Don’t ask me why or how, but last night, as I was drifting off to sleep fortified by a dose of Benadryl, the words ‘anaphylactic shock’ drifted into my head. How every curious, but then this is not the first time I’ve had this type of epiphany. As I fell asleep I resolved to look up the symptoms of anaphylactic shock first thing in the morning.

Another agonizing night, interrupted by a struggle for air. Again too wrung out to cry properly, I propped myself up in my bed in the wee hours, waiting for the latest dose of Benadryl to start working.

My mind was effectively blown when I read what constitutes anaphylaxis the next morning. Anaphylaxis is a result of an allergic reaction to a toxin, either insect sting or bite, food, or drug. It is very serious, leading to shock, and in worst cases, respiratory and/or cardiac failure and death.

I had nearly every symptom: wheezing, not being able to breathe, coughing, swollen eyelids, dry skin, heart palpitations and rapid pulse, mental confusion and low energy, just to name a few. The only symptom I did not have was nausea and vomiting. I stared at my computer screen, trying to figure out what was trying to kill me.

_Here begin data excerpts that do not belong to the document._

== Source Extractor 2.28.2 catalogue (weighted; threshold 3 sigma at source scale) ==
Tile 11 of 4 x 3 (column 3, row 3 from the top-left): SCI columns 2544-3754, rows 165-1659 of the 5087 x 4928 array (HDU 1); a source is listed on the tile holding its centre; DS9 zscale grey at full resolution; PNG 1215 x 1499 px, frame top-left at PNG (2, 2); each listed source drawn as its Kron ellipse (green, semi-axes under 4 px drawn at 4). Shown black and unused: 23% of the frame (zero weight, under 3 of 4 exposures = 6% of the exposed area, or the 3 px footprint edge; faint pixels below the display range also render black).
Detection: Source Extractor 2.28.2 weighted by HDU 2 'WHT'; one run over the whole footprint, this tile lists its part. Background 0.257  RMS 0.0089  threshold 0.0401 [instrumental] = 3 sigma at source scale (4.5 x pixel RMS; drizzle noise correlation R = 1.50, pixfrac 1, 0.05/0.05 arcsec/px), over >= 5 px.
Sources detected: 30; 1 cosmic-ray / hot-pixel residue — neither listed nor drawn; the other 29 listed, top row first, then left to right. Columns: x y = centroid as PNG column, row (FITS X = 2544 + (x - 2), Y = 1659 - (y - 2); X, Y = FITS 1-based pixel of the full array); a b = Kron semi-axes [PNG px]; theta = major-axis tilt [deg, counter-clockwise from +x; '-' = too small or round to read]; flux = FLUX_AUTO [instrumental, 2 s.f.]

Then I remembered that I had not had any yoghurt on Saturday, and Sunday I felt better. Sunday afternoon and night I partook of yoghurt and by Sunday evening I was feeling like at death’s door again. Monday I had yoghurt and Tuesday I could barely make it to class. I actually had to double up on the Benadryl just to make it through that hour and half of teaching.

I have not had a glass of yoghurt since that revelation on Tuesday morning. I am still on the mend and still having to take Benadryl, but now my ears have gone back to their normal size and feel, my eyelids are no longer swollen, my voice is not gravelly and my heart is behaving as it always has. I no longer itch uncontrollably and I no longer cough incessantly and unproductively. I can draw deep breaths, one after the other, and enjoy the feeling of full lung expansion. I do not feel dizzy, lost, confused and anxious.

I do not blame Plain Stir yoghurt. That brand worked really well for me although I did have a few problems. I only got terribly sick when I switched brands, and I think the new brand has something in it that I’m violently allergic to.

What I am deeply grateful for is the ability to listen to my body when it tells me something. I caution you: if your body starts acting dramatically different, take stock and think about what you have changed in your diet or routine. Keep a food diary if you must, even though it is a tedious task. There is nothing less than your life at stake. Anaphylactic shock is nothing to play with. Being able to trace the beginning of my symptoms back to when I started ingesting that new brand of yoghurt may well have saved my life.

Especially because people here seem to think I wasn’t drinking enough hot water!